Exercise objective:
Write out every line of the records below as a numbered list, skipping any blank lines. Omit the pictures from your answer.

Dataset entries:
*** Block opens ***
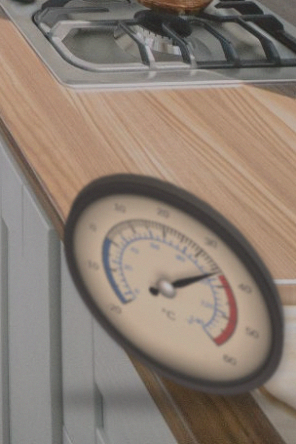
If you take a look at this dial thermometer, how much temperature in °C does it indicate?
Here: 35 °C
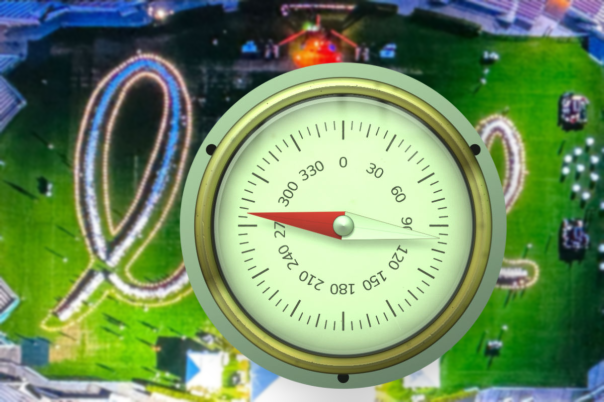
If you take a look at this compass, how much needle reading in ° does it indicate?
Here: 277.5 °
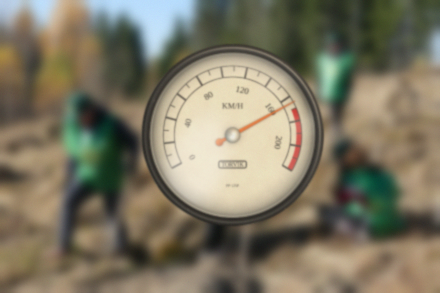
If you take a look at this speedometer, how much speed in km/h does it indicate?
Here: 165 km/h
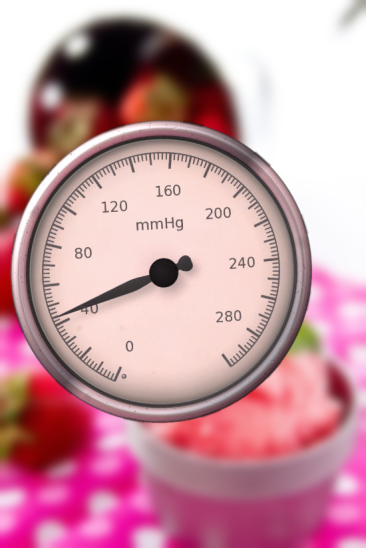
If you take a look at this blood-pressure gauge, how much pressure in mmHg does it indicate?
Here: 44 mmHg
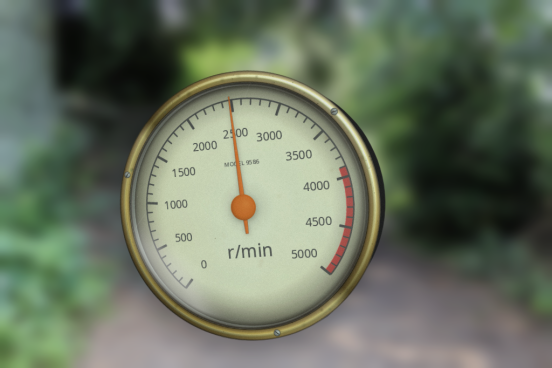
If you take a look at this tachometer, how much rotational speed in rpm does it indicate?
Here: 2500 rpm
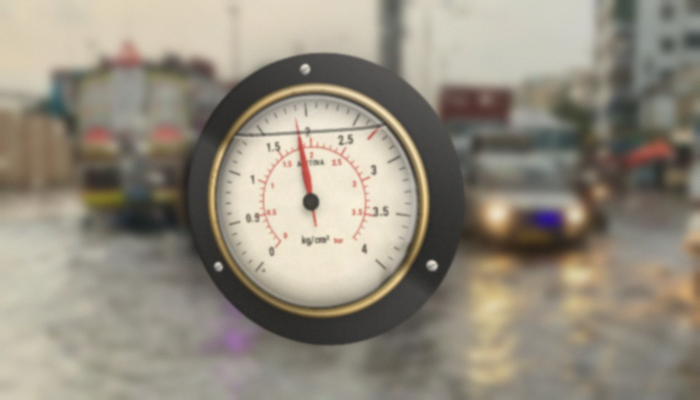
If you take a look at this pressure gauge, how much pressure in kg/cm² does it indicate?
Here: 1.9 kg/cm²
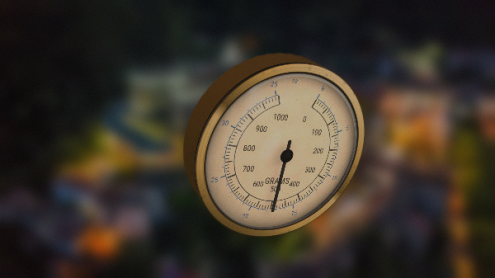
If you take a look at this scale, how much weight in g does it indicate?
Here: 500 g
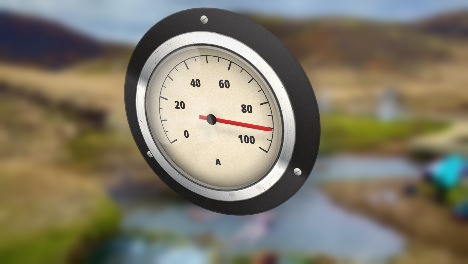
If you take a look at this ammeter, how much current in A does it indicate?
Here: 90 A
*** Block closes ***
Answer:
1. If you take a look at this dial thermometer, how much temperature in °C does it indicate?
2. Here: 35 °C
3. If you take a look at this compass, how much needle reading in ° does it indicate?
4. Here: 277.5 °
5. If you take a look at this speedometer, how much speed in km/h does it indicate?
6. Here: 165 km/h
7. If you take a look at this blood-pressure gauge, how much pressure in mmHg does it indicate?
8. Here: 44 mmHg
9. If you take a look at this tachometer, how much rotational speed in rpm does it indicate?
10. Here: 2500 rpm
11. If you take a look at this pressure gauge, how much pressure in kg/cm² does it indicate?
12. Here: 1.9 kg/cm²
13. If you take a look at this scale, how much weight in g does it indicate?
14. Here: 500 g
15. If you take a look at this ammeter, how much current in A does it indicate?
16. Here: 90 A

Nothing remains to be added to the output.